WHAT YOU NEED TO DO. In the listing below, find every line containing "butt" and copy it out.

RECORDS FOR THIS TASK.
▬▬▬
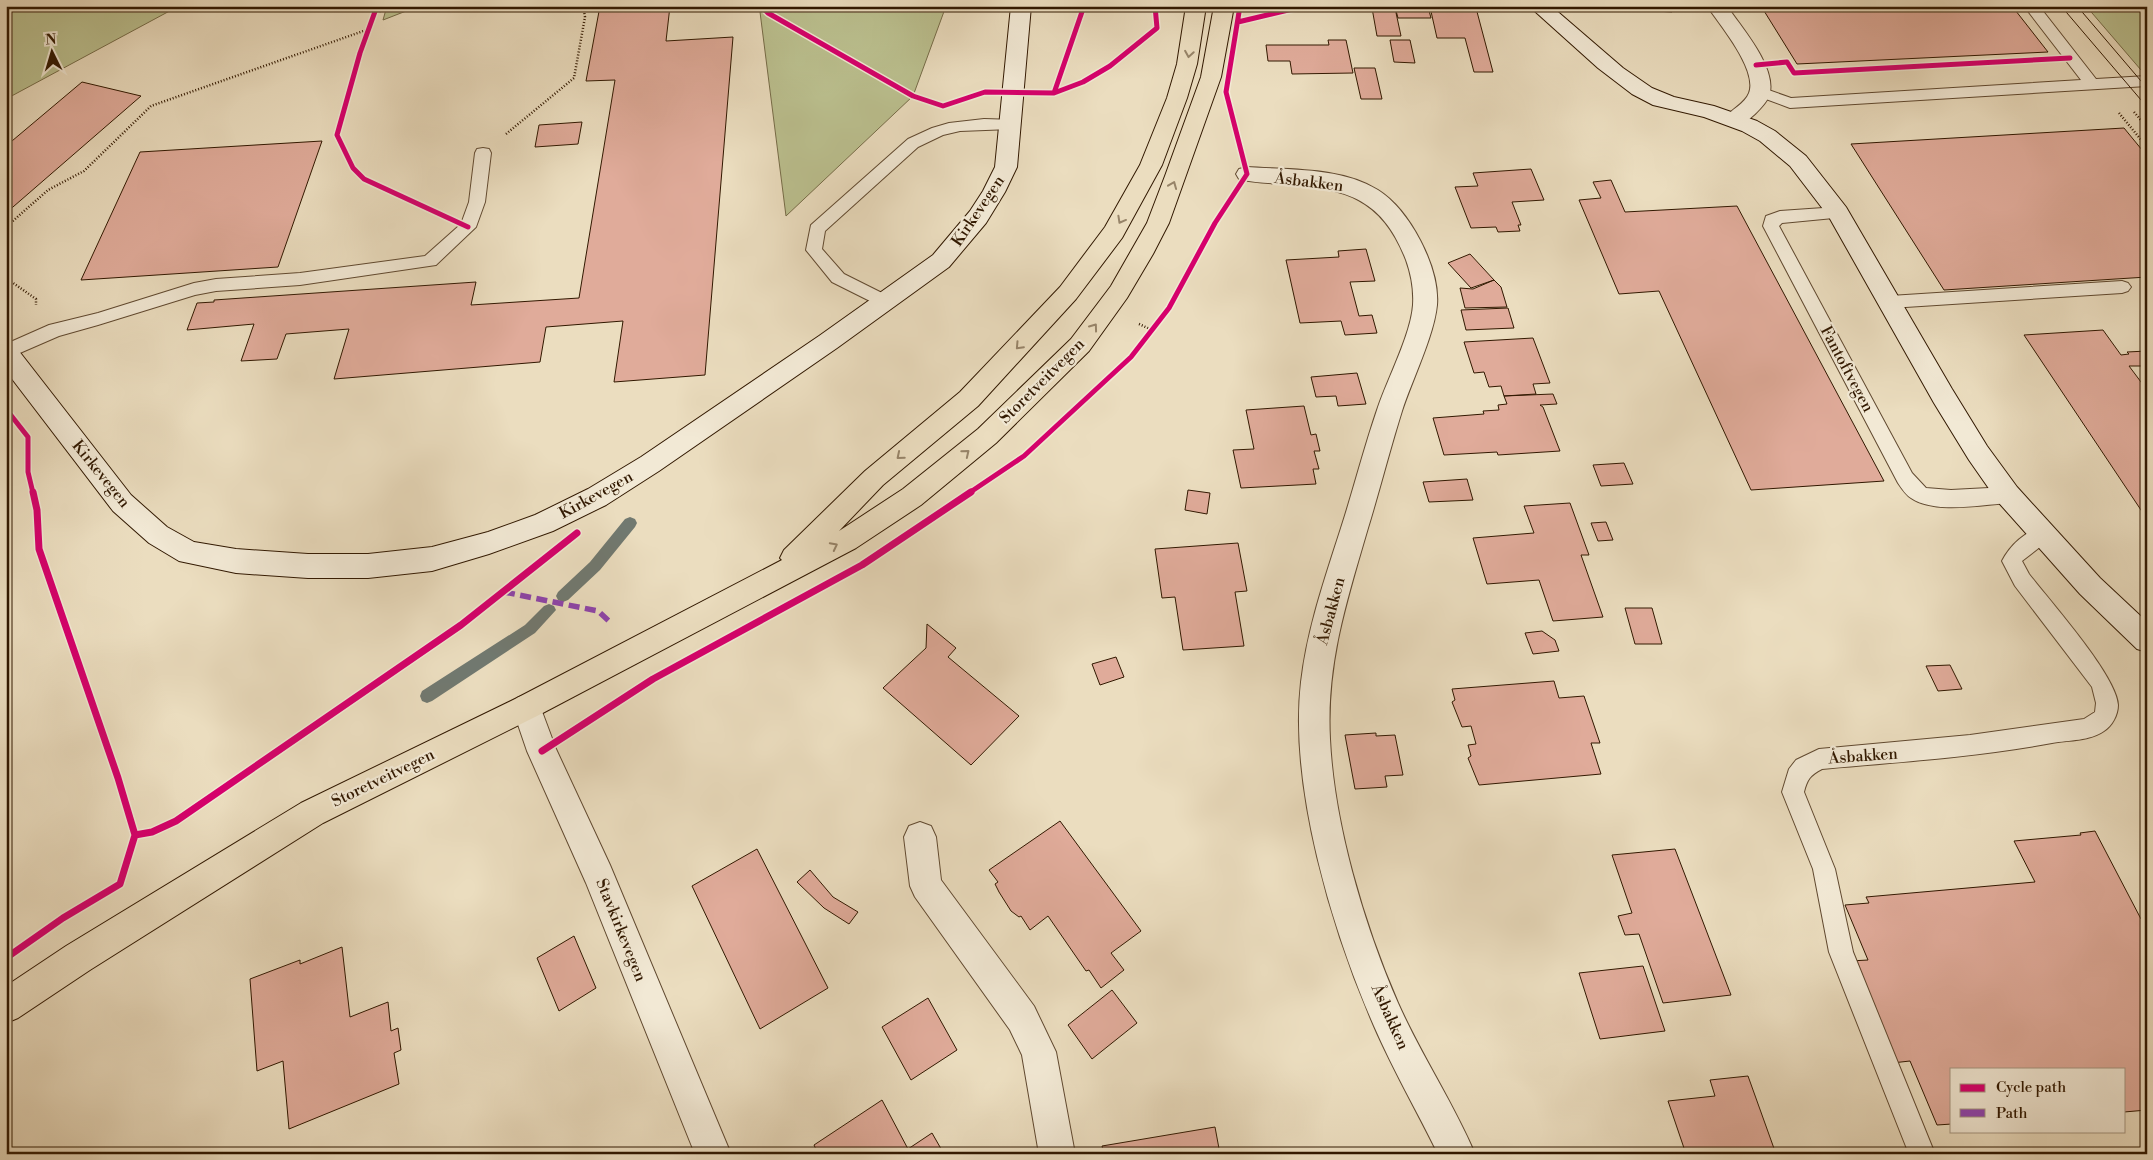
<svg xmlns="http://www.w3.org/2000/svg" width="2153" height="1160" font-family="'Libre Bodoni',serif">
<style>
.green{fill:#bbc08f;stroke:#766c48}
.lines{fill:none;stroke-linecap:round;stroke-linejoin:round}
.stream{fill:#717970;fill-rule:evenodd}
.building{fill:#e0ab9a;stroke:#311800}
.lane-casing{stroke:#604930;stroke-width:2}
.street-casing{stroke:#604930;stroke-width:2}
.secondary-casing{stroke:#311800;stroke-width:2}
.primary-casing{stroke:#311800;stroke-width:2}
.path-far1{stroke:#311800;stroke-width:2.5;stroke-dasharray:1 2;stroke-linecap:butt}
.path{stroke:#311800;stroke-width:4;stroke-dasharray:1 2.5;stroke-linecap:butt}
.lane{fill:#f2e9d5;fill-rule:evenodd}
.street{fill:#f2e9d5;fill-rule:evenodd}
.secondary{fill:#f2e9d5;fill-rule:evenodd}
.primary{fill:#ebddbf;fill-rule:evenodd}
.tram{stroke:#311800;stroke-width:1}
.quiet{stroke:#8e44ad;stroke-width:5.5;stroke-dasharray:11 5.5;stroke-linecap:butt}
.cycleway-far1-casing{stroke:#f2e9d5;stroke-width:8}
.cycleway-casing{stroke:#f2e9d5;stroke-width:10}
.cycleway-far1{stroke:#d6006c;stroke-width:5}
.cycleway{stroke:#d6006c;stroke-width:7}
.oneway{stroke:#978469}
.labels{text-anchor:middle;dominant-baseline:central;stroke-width:4.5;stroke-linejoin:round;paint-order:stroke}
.street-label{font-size:16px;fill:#311800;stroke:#f2e9d5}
</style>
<rect width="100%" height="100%" fill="#ebddbf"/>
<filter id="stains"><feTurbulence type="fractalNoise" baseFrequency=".004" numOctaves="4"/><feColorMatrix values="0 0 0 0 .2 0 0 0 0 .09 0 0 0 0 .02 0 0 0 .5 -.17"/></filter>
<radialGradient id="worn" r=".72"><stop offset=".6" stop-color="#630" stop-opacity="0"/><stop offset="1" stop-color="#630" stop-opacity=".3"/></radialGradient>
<!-- green -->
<path class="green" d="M6,6h180l-9,1 -171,92z
M387,6h32l-36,14z
M751,6h195l-33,90 -127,120 -26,-204z
M2086,6h56l5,5v58l-6,1z"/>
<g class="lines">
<!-- stream -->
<path class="stream" d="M630,517l5,2 2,4 -2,4 -35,43 -32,30 -5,2 -5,-2 -2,-4 2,-4 32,-30 35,-43z
M549,604l5,2 2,4 -21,23 -103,68 -5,2 -5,-2 -2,-5 2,-5 103,-66 19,-19z"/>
</g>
<!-- building -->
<path class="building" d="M600,6h70l-4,35 67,-4 -28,338 -91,7 9,-61 -77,6 -6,35 -206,17 15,-50 -63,5 -9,25 -36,2 13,-37 -67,6 10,-27 17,-1v-2l262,-18 -5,23 108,-7 36,-218 -29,1z
M1638,6h33l1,6 -33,-2z
M1761,6h251l36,46 -251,12z
M1395,7h33l3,11h-33z
M1430,7l46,1 17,64h-19l-9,-34h-28z
M1372,8h23l6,28h-24z
M1328,40h18l7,33 -61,1 -2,-13h-22l-2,-16h63z
M1390,40h20l5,23 -21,-1z
M1354,68h21l7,31h-21z
M82,82l59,14 -135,117v-67z
M582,122l-4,22 -43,3 4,-22z
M2124,128l23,28v121l-203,13 -93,-146z
M322,141l-44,126 -197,13 59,-128z
M1531,169l13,31 -32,2 9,23h-3l2,6 -22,1 -2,-5 -25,1 -16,-41 23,-1 -5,-13z
M1611,180l14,32 112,-6 147,275 -133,9 -92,-199 -40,3 -40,-94 22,-2 -8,-16z
M1366,249l9,32 -25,1 9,34 13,-1 5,18 -32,2 -4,-14 -41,2 -14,-63 53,-3 -1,-6z
M1470,254l24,26 -23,8 -23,-25z
M1494,280l7,7 6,20 -42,1 -5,-20 13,1z
M1508,308l6,20 -48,2 -5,-20z
M2103,330l18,25 8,-1 -2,-2 20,-1v15h-18l18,24v129l-123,-184z
M1533,338l17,45 -17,1 3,10 -32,2 -3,-10 -12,1 -5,-15 -10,1 -10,-31z
M1357,373l9,31 -28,2 -2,-10 -20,1 -5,-20z
M1553,394l4,10 -17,1 3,2 17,44 -62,4 -1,-3 -53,3 -11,-37 51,-4 -1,-3 16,-1 -1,-5 9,-1 -3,-8z
M1304,406l7,29 5,-1 4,17h-6l5,18h-6l3,15 -75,4 -8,-38 21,-1 -8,-39z
M1624,463l9,21 -32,2 -8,-21z
M1467,479l6,21 -44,2 -6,-20z
M1188,490l22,3 -3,21 -22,-4z
M1570,503l19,52h-8l22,62 -50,4 -14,-41 -52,4 -14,-46 61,-5 -10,-27z
M1606,522l7,18 -15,1 -7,-18z
M1238,543l9,48 -12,1 9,54 -61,4 -8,-53 -13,1 -7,-49z
M1625,608h27l10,36h-27z
M927,624l29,24 -8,9 71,59 -48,49 -88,-77 43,-40z
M1542,631l13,9 4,11 -26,3 -8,-21z
M1116,657l8,20 -24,8 -8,-21z
M1950,665l12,24 -24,2 -12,-25z
M1554,681l5,17 25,-2 16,47h-9l10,31 -122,11 -11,-27 3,-2 -3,-11 8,-1 -5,-18 -9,1 -10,-25 3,-2 -3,-11z
M1376,733v3l19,-1 8,40 -18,1 2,11 -32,2 -10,-54z
M1060,821l81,110 -30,22 13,17 -23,18 -12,-18 -3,1 -38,-55 -18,14 -9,-14 -2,1 -8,-6 -12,-19 -4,-8 3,-2 -9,-12z
M2095,831l46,88h6v191l-23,2v-43h-172v55l-15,1 -27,-64 -18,2 -42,-102 18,-1 -23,-55 24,-2 -3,-6 169,-15 -21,-41 67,-6 -1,-2z
M757,849l71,139 -68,41 -68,-143z
M1675,849l56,146 -68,8 -24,-69 -14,1 -7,-19 14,-3 -20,-58z
M810,870l23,27 25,15 -9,12 -25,-16 -27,-26z
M574,936l22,52 -37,23 -22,-53z
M342,947l8,70 38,-15 3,29 7,-3 3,22 -7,3 5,31 -110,45 -6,-68 -26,10 -7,-92 50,-19v4z
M1643,966l22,65 -65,8 -21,-66z
M1112,990l25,33 -45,36 -24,-34z
M928,998l29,52 -46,30 -29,-53z
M1748,1076l28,78h-90l-18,-53 47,-5 -5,-16z
M882,1100l26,49 24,-16 12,21h-126l-4,-9z
M1215,1127l5,27h-116l-2,-8z"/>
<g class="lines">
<!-- lane casing -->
<g class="lane-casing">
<path id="lane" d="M2024,6h15l57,73 51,-3v10l-357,22 -35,-13 -3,-3 3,-3 5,-2 31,11 290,-18z
M984,119l32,1 3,4 -3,4 -5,1 -51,2 -17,4 -25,12 -93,84 -3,18 22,25 46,23 3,4 -3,4 -6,2 -6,-2 -46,-23 -26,-32 5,-25 97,-86 24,-11 17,-5z
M483,148l6,1 2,4 -6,49 -9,25 -40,38 -136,20 -84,6 -21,4 -97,30 -39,11 -53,23v-15l43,-19 49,-12 96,-30 22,-4 84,-6 125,-17 36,-32 8,-22 6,-49 2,-4z
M1838,207l6,2 2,4 -2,4 -62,6 -3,3 133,247 14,15 25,2 57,-3 7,2 3,6 -3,6 -7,2c-27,2 -74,11 -97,-5 -5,-3 -9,-9 -13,-15l-135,-257 3,-10 14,-5z
M2122,281l6,2 3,4 -3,4 -6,2 -232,15 -6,-2 -3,-4 3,-4 6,-2z
M2042,526l7,2 3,6 -3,6 -27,21 7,13c20,26 88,102 89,131 0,10 -6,21 -14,26 -14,10 -35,9 -52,12 -76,14 -153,19 -230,26 -12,6 -15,11 -18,23l31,77 18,83 82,202h-26l-80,-202 -16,-83 -31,-77 7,-23 7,-9 23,-11 151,-14 114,-16 11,-7 1,-9 -4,-16 -77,-101 -13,-25c8,-16 23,-29 40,-35z"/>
</g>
<!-- street casing -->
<g class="street-casing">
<path id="street" d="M1707,6h20c14,21 48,59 43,86 -1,8 -9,16 -15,22 -9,8 -15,13 -27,10l-4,-5c7,-10 21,-15 25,-26 9,-23 -29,-68 -42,-87z
M1247,167c42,3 94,0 131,23 32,20 62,78 59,115 -3,31 -25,75 -35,106 -12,38 -22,78 -34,117 -21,72 -42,135 -38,211 4,85 34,186 68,264 23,52 55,99 77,151h-37c-21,-43 -45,-84 -64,-128 -42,-96 -85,-239 -73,-344 6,-53 24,-104 40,-154 13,-40 23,-81 37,-121 10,-29 33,-73 35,-102 1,-16 -2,-31 -7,-45 -24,-63 -61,-71 -121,-76 -15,-1 -31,-1 -46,-5l-3,-5 3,-5z
M527,694l10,4 19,51 54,116 121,289h-36l-109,-271 -59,-132 -15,-44 5,-9z
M920,822l11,4 5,11 5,43 93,126 22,46 19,102h-36l-17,-99 -12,-25 -95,-133 -5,-11 -6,-49 5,-11z"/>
</g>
<!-- secondary casing -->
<g class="secondary-casing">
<path id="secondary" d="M1011,6h20l-14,161 -12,25 -19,31 -37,44 -112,81 -178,123 -53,34 -53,26 -64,23 -57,17 -64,7h-60l-72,-5 -57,-12 -30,-18 -36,-32 -107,-140v-27l9,2 116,149 36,32 27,15 42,7 72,5h60l64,-7 56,-15 47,-17 53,-26 53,-32 178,-121 114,-81 37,-44 13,-20 12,-24z
M1529,6h22l72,62 29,20 22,9 40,9 43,15 18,10 31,25 40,51 106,182 35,57 30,41 83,91 47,44v30l-10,-3 -57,-55 -81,-91 -30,-43 -35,-57 -105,-186 -39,-51 -30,-25 -18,-10 -38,-14 -51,-12 -21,-11 -34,-26z"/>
</g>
<!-- primary casing -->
<g class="primary-casing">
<path id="primary" d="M1186,6h20l-9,58 -10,34 -25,67 -40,73 -46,61 -98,107 -95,79 -44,46 64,-42 75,-60 93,-90 40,-53 36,-63 18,-47 36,-99 13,-71h20l-13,71 -52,146 -16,31 -26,44 -38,53 -93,92 -75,62 -65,43 -319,168 -214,107 -233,147 -72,48 -12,5v-37l60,-40 235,-143 216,-105 265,-138 -2,-2 4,-8 81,-79 95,-79 100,-105 45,-60 35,-62 27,-67 10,-34z"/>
</g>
<!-- path-far1 -->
<path class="path-far1" d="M377,6l-17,47 -23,82 16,33 11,11 73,33
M761,6l7,7 145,83 18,5
M374,14l16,-8
M1269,14l3,-8
M1258,17l47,-11
M1054,92l30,-86
M1049,93c28,0 87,-47 108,-65l-2,-22
M2134,112l13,15
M2119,113l28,34
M1233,120l6,23
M506,134l68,-56 11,-61 -2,-11
M6,227l42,-37 36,-19 67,-65 218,-77
M6,278l30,21v6
M1139,324l13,6
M1014,463l10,-7 107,-99 38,-49 46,-85 15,-23"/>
<!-- path -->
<path class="path" d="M574,730l24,-16"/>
<!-- lane -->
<use href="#lane" class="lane"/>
<!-- street -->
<use href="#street" class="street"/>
<!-- secondary -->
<use href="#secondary" class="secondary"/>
<!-- primary -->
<use href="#primary" class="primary"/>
<!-- tram -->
<path class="tram" d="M2061,6l86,101
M2077,6l70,82"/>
<!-- quiet -->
<path class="quiet" d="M504,592l94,19 14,13"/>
<!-- cycleway-far1 casing -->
<g class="cycleway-far1-casing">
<path id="cycleway-far1" d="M377,6l-17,47 -23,82 16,33 11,11 104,48
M761,6l7,7 145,83 30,10 42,-14 69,1 29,-11 27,-16 47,-38 -2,-22
M1238,22l67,-16
M1756,65l31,-3 7,11 276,-15
M1054,93l30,-87
M6,409l22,28v35l5,21
M969,493l55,-37 107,-99 38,-49 46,-85 32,-49 -21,-82 14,-86"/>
</g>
<!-- cycleway casing -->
<g class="cycleway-casing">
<path id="cycleway" d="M542,751l111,-72 209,-114 109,-73
M135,835l17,-3 24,-11 285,-196 116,-92
M6,958l57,-40 57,-34 15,-49 -17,-57 -79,-229 -2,-39 -4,-18"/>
</g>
<!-- cycleway-far1 -->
<use href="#cycleway-far1" class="cycleway-far1"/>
<!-- cycleway -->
<use href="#cycleway" class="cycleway"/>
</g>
<!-- one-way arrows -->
<defs><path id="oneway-chevron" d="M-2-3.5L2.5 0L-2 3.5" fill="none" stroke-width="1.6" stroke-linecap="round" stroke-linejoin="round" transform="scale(1.25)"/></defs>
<g class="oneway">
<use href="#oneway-chevron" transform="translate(1189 54) rotate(99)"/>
<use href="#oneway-chevron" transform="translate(1173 185) rotate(-68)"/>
<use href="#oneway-chevron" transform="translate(1121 220) rotate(119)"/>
<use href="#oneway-chevron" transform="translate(1094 327) rotate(-54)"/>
<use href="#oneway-chevron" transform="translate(1019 346) rotate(133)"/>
<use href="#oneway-chevron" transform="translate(966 453) rotate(-39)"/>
<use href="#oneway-chevron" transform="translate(900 456) rotate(140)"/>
<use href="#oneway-chevron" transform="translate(834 546) rotate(-27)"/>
</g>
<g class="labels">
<!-- street labels -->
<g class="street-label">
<text transform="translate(1309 182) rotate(7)">Åsbakken</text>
<text transform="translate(978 211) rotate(-56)">Kirkevegen</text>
<text transform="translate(1847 369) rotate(62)">Fantoftvegen</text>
<text transform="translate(1042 381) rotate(-45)">Storetveitvegen</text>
<text transform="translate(101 474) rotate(51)">Kirkevegen</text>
<text transform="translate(596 495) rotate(-29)">Kirkevegen</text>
<text transform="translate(1331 611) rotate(-75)">Åsbakken</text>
<text transform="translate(1863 756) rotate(-4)">Åsbakken</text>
<text transform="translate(383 778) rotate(-26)">Storetveitvegen</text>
<text transform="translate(621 930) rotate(68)">Stavkirkevegen</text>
<text transform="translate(1390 1017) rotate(66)">Åsbakken</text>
</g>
</g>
<!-- margin -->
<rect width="2153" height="1160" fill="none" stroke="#ebddbf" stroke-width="25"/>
<rect x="8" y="8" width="2138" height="1145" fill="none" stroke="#311800" stroke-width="2.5"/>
<rect x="12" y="12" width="2128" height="1135" fill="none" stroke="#311800"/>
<!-- legend -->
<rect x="1950" y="1068" width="175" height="65" fill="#f2e9d5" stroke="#a59580"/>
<rect x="1960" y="1084" width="25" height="8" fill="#d6006c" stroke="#a59580"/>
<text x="1996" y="1092" font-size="15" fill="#311800">Cycle path</text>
<rect x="1960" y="1109" width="25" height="8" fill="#8e44ad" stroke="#a59580"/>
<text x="1996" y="1118" font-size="15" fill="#311800">Path</text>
<!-- north arrow -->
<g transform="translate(52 52) rotate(355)" stroke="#f2e9d5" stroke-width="4" paint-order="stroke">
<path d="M0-4L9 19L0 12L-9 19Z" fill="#311800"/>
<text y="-8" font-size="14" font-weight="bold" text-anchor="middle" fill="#311800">N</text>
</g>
<rect width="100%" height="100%" filter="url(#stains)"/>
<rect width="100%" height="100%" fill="url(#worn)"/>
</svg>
▬▬▬
SOLUTION TO THIS TASK.
.path-far1{stroke:#311800;stroke-width:2.5;stroke-dasharray:1 2;stroke-linecap:butt}
.path{stroke:#311800;stroke-width:4;stroke-dasharray:1 2.5;stroke-linecap:butt}
.quiet{stroke:#8e44ad;stroke-width:5.5;stroke-dasharray:11 5.5;stroke-linecap:butt}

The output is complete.